By Brandon Moseley
Alabama Political Reporter
On Friday, Alabama Attorney General Luther Strange (R) announced that a three judge federal court panel has ruled on a 2-1 decision that the new districts for the Alabama House and Senate did not violate federal law.
Attorney General Strange said, “I am committed to protecting every citizen’s right to vote for equal representation in state government. I have believed from the beginning of this process that Alabama complied with all legal and constitutional requirements in adopting the new district lines, and I am pleased that the court agreed with our position that the new legislative districts are consistent with federal law.”
The Joint Chairmen of the Committee on Redistricting were Senator Gerald Dial (R) from Lineville and Representative Jim McClendon (R) from Springville.
Chairman Jim McClendon told The Alabama Political Reporter on Tuesday, “Alabama State Sen. Dial & I along with the 22 member Committee and the Speaker and Pro-Tem proposed a plan that got DOJ preclearance in record time, withstood Federal judicial review, and created fair districts that accurately reflect the will of the voters in Alabama. I am proud to have had a roll in the process and am pleased both candidates and voters have this matter settled in ample time for the 2014 election.”
The Attorney General’s Office presented evidence and legal arguments to a panel of three federal judges over several days in August. On Friday, the court issued a 173-page order and opinion today as the result of that trial.
In 2011, the Alabama Legislature adopted new districts to account for population shifts reflected in the 2010 census. Article One, Section 2 of the United States Constitution calls for a national census every ten years:
“Enumeration shall be made within three Years after the first Meeting of the Congress of the United States, and within every subsequent Term of ten Years, in such Manner as they shall by Law direct.”
The Census is then used for redistricting Congress, the legislature, and state school board. The actual redistricting is performed by each individual state based on the numbers in the most recent Census. In Alabama the Permanent Committee on Redistricting is assigned the responsibility of performing this Constitutional role. The Permanent Committee on Redistricting is composed of nine Senate Republicans, two Senate Democrats, seven House Republicans, and four House Democrats. The distribution between the two political parties is based on their representation in their respective houses. After the election of 2010, the Republican Party won control of both the Alabama House and Senate. The goal of the Committee is to create fair districts; but redistricting is a political process. The Joint Chairmen of the Committee on Redistricting were Sen. Gerald Dial (R) from Lineville and Representative Jim McClendon (R) from Springville.

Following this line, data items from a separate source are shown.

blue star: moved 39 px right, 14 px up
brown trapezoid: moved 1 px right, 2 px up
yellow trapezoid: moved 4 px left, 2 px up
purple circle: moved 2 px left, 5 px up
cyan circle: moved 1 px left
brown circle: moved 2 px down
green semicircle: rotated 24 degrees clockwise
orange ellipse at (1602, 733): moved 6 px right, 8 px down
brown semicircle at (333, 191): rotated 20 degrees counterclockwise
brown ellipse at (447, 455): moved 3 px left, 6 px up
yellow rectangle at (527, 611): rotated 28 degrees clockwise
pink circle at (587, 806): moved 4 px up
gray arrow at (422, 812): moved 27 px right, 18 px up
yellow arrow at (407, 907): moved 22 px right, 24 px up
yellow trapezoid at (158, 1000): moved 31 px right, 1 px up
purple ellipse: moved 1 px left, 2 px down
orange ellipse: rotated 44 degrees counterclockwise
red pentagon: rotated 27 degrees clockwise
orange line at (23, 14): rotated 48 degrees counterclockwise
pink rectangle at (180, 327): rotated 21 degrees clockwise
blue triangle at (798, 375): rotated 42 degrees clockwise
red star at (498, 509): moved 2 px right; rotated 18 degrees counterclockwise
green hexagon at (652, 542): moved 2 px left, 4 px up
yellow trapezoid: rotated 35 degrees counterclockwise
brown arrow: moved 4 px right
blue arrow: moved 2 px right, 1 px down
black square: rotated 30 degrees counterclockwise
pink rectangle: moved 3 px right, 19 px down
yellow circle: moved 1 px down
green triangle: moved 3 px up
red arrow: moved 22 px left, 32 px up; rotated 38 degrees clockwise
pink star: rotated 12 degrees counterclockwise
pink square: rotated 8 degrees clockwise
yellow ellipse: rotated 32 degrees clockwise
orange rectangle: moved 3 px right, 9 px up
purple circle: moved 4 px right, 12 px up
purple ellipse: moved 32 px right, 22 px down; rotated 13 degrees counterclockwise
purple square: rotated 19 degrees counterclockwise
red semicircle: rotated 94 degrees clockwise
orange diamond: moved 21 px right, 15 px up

Under the Civil Rights Act of 1964 southern states were forced to submit their redistricting plans to the U.S. Department of Justice for preclearance. The U.S. Supreme Court has since ruled that that clause is antiquated and no longer necessary, but the 2012 redistricting plan was approved by President Obama’s U.S. Justice Department prior to that ruling.
After the Federal Department of Justice pre-cleared the new districts, the Alabama Legislative Black Caucus, the Alabama Democratic Conference, and state Representative Demtrius Newton (D) sued the state of Alabama under Section 2 of the Voting Rights Act and the Equal Protection Clause of the United States Constitution, claiming that the new districts were racially discriminatory. Rep. Newton’s district was merged into two neighboring districts under the plan. Rep. Newton passed away on September 11, 2013.
AG Strange said, “This was a complex case that required skilled and talented legal counsel, and it has been a top priority for my office. I am proud of the evidence we presented and grateful for the attorneys who helped achieve this successful result.” Strange Deputy Attorney General Jack Park and Assistant Attorneys General Jim Davis and Misty Messick for their work on the case.
A special three-judge panel heard evidence in the case over several days of trial. The panel concluded 2-to-1 that the new districts are not discriminatory and do not violate the Voting Rights Act or the United States Constitution.
If no higher court rules against the redistricting plan, then those districts will be used as the districts for the 2014 primaries which are scheduled for June 3.